- [Work order]: Every line from the one with "left hip: (834, 592, -3)" to the final line of the listing below should be repeated exactly, and only those.

- [Record extracts]:

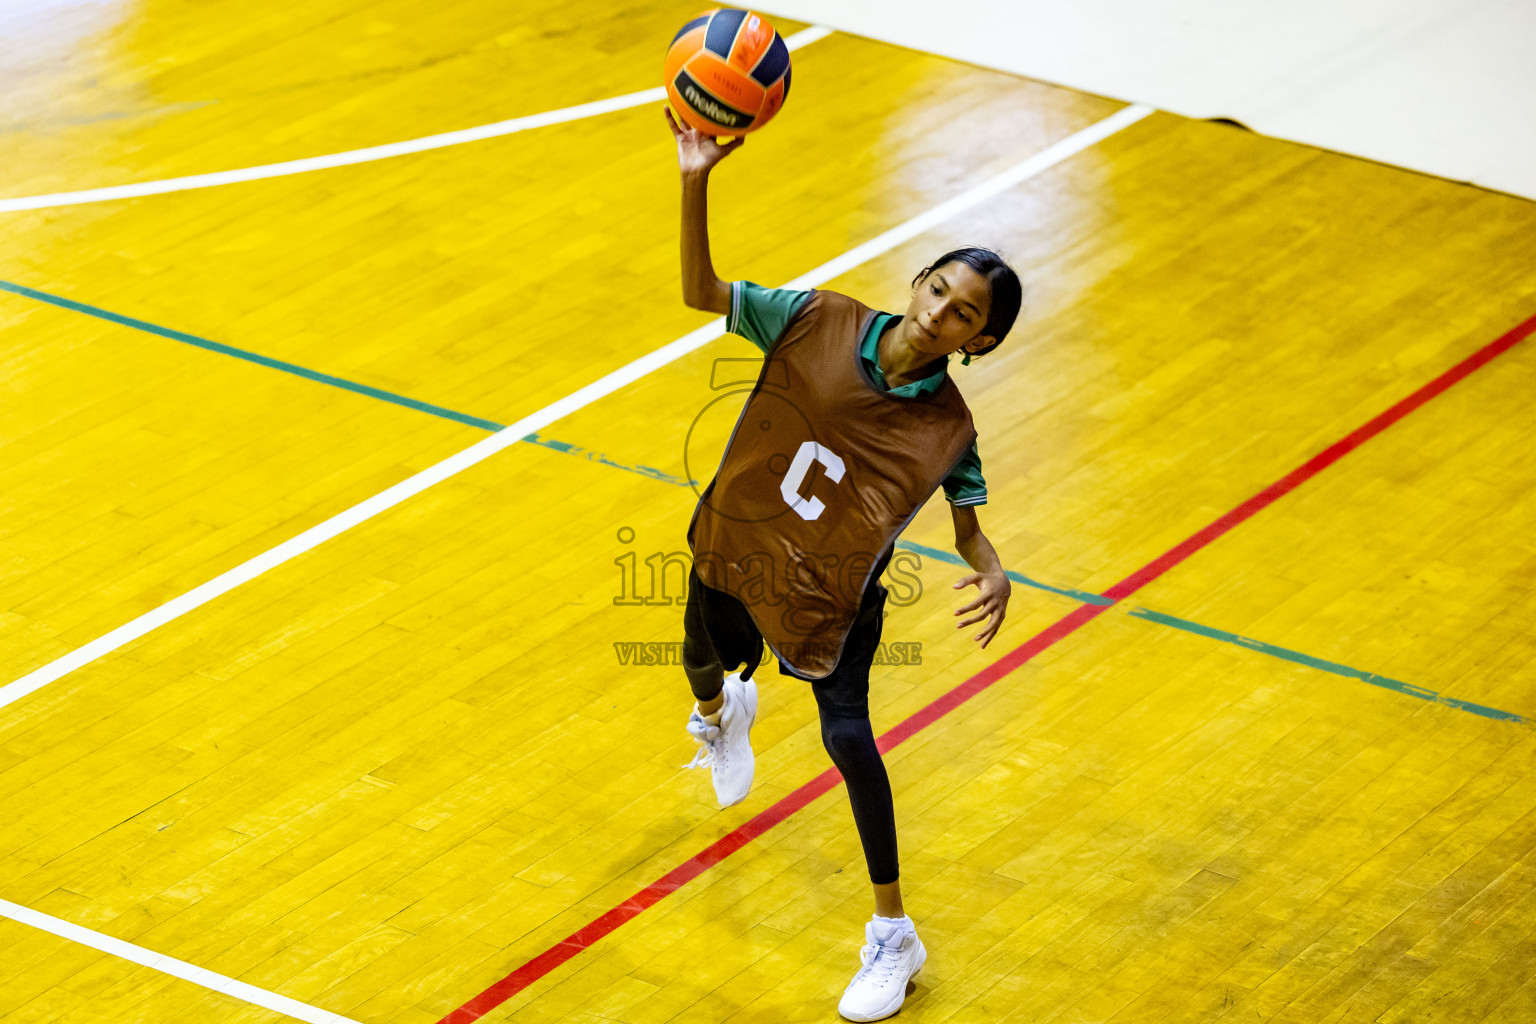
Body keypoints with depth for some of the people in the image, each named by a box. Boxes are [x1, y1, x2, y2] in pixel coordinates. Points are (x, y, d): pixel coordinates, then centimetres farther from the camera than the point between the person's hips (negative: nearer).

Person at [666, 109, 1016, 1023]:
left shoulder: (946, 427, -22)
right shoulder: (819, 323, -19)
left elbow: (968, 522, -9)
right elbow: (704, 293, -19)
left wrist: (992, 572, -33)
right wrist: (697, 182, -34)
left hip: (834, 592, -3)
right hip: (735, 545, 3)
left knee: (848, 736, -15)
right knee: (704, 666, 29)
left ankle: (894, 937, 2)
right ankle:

- [Reply]:
left hip: (834, 592, -3)
right hip: (735, 545, 3)
left knee: (848, 736, -15)
right knee: (704, 666, 29)
left ankle: (894, 937, 2)
right ankle:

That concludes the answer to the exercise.